E quanto à Cacá? Bem, ela já é uma moça. Até hoje me visita. Nós continuamos grandes amigos! Outro
dia ela me contou que passou no vestibular. Não entendi bem o que era isso, mas Cacá me explicou que
vai estudar pra ser doutora. Veterinária como o pai dela? Não! Aos poucos, ela foi descobrindo que o que
ela gosta mesmo é de defender os injustiçados – assim como os animais abandonados pelos donos. Ela
quer ser advogada! A Cacá vai virar Dra. Catarina! Mas, nas horas vagas, me prometeu que vai continuar
trabalhando como voluntária de um grupo que ajuda bichinhos deixados nas ruas, fundado por ela e pela
mamãe Naira: a Associação Quem Ama Não Abandona!
***
Às vezes lembro do João, da Amanda e da Sofia. Como será que eles estão? Penso que talvez sintam
falta de mim, assim como senti deles.

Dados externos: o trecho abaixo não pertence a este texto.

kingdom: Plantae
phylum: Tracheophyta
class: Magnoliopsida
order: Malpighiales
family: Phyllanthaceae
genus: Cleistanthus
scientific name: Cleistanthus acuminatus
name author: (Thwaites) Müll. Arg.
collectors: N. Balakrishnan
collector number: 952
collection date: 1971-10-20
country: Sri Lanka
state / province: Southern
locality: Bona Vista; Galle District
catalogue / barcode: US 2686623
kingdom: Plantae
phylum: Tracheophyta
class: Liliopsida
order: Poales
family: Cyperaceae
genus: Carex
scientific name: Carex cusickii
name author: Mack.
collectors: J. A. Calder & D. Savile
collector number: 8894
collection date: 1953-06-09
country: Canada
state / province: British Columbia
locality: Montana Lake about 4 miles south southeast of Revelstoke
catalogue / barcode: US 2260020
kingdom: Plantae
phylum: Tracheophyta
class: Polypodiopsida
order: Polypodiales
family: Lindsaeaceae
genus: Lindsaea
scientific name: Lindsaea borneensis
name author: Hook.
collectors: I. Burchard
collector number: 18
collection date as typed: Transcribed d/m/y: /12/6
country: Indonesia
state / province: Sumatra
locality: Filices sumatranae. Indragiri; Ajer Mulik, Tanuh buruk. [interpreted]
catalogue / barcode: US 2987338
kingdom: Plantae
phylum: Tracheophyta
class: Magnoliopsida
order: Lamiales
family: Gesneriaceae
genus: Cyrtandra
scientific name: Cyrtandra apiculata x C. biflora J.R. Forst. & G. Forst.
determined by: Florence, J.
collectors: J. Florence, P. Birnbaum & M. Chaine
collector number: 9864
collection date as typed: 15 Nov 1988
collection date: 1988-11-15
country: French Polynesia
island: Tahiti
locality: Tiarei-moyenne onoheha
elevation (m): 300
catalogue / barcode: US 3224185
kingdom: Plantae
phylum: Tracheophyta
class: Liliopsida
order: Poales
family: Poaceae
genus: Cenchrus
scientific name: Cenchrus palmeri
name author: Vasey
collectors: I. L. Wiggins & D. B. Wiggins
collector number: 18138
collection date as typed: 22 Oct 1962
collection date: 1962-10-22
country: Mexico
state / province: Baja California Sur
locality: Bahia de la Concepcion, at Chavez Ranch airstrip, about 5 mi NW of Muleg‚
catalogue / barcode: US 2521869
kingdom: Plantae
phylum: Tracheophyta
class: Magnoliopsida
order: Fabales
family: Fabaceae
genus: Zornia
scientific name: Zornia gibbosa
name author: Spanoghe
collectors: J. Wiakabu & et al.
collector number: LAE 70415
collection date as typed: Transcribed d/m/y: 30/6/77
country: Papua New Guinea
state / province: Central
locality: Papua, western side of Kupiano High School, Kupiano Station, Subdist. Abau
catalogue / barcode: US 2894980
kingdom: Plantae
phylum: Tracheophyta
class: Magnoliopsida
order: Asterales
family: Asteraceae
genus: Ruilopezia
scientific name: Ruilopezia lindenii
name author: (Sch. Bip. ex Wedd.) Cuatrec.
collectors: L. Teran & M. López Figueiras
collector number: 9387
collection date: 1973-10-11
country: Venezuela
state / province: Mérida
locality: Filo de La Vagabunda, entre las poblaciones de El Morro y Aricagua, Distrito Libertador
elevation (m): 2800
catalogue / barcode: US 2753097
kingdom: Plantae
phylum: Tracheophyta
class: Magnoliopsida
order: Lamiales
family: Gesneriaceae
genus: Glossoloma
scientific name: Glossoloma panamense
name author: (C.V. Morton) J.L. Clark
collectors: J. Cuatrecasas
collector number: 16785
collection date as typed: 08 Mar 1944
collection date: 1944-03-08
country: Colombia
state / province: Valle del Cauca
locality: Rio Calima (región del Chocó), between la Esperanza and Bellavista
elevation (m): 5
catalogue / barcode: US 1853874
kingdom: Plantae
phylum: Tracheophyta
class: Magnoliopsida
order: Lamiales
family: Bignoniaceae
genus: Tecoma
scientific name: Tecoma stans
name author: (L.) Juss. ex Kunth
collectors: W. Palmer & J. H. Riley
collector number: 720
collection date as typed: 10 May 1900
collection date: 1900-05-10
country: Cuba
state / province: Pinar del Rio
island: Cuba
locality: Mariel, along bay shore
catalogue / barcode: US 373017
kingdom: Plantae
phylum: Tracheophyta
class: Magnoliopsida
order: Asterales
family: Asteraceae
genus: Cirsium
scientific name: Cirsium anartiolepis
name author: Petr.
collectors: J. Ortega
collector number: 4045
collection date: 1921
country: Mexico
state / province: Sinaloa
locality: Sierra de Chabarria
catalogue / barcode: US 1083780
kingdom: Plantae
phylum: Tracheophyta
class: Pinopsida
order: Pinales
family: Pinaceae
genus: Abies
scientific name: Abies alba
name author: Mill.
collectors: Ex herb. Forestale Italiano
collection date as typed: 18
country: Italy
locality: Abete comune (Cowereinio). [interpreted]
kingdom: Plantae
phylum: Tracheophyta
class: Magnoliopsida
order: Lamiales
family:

Será que se arrependeram de ter me deixado na rua, em vez de
terem me levado pra um novo lar com amor e segurança? Eu não guardo raiva dos meus primeiros
donos. Desejo que eles estejam felizes. Eu sou muito feliz! Porque descobri que sou um gato de sorte: nos
momentos bons e ruins da minha vida, acabei aprendendo o que é o amor, a amizade e a solidariedade!